Direction a: From the rows below, pull out every line from the one containing "common name: Northern pike" through the final line of the rows, both ends included, and reproduce them unchanged.

Text excerpt:
>> START
[Numpy-discussion] What is consensus anyway

josef.pktd at gmail.com josef.pktd at gmail.com
Wed Apr 25 18:24:07 EDT 2012


On Wed, Apr 25, 2012 at 5:54 PM, Matthew Brett <matthew.brett at gmail.com> wrote:
> Hi,
>
> On Wed, Apr 25, 2012 at 2:35 PM, Travis Oliphant <travis at continuum.io> wrote:
>>>
>>> Do you agree that Numpy has not been very successful in recruiting and
>>> maintaining new developers compared to its large user-base?
>>>
>>> Compared to - say - Sympy?
>>>
>>> Why do you think this is?
>>
>> I think it's mostly because it's infrastructure that is a means to an end.   I certainly wasn't excited to have to work on NumPy originally, when my main interest was SciPy.    I've come to love the interesting plateau that NumPy lives on.    But, I think it mostly does the job it is supposed to do.     The fact that it is in C is also not very sexy.   It is also rather complicated with a lot of inter-related parts.
>>
>> I think NumPy could do much, much more --- but getting there is going to be a challenge of execution and education.
>>
>> You can get to know the code base.  It just takes some time and patience.   You also have to be comfortable with compilers and building software just to tweak the code.
>>
>>
>>>
>>> Would you consider asking that question directly on list and asking
>>> for the most honest possible answers?
>>
>> I'm always interested in honest answers and welcome any sincere perspective.
>> END
Direction b: List each distinct email address that appears in the mailing-list message above, once apiece.

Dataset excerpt
>> START
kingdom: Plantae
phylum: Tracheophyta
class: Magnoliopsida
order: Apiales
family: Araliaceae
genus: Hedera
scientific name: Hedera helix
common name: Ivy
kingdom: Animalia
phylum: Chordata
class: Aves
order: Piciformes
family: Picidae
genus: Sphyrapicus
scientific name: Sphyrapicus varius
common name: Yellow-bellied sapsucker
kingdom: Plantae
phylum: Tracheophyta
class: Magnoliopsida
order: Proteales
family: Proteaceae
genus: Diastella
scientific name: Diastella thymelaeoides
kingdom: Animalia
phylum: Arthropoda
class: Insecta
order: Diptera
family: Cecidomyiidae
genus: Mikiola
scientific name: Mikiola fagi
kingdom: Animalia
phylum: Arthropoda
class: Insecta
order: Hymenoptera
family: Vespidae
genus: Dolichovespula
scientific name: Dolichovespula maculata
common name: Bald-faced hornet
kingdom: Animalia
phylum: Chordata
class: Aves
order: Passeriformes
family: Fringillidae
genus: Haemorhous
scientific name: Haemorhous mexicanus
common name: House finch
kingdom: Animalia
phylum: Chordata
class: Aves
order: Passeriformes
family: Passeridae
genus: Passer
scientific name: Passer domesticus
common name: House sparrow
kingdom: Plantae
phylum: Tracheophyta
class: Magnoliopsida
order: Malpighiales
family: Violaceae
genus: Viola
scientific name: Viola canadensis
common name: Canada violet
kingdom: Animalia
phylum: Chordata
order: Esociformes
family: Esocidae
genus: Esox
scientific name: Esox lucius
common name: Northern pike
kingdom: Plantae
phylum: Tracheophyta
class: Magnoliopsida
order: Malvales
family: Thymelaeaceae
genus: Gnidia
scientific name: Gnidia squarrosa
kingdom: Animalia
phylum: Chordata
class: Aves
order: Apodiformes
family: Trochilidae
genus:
>> END
Exercise answer a:
common name: Northern pike
kingdom: Plantae
phylum: Tracheophyta
class: Magnoliopsida
order: Malvales
family: Thymelaeaceae
genus: Gnidia
scientific name: Gnidia squarrosa
kingdom: Animalia
phylum: Chordata
class: Aves
order: Apodiformes
family: Trochilidae
genus:

Exercise answer b:
- josef.pktd at gmail.com
- matthew.brett at gmail.com
- travis at continuum.io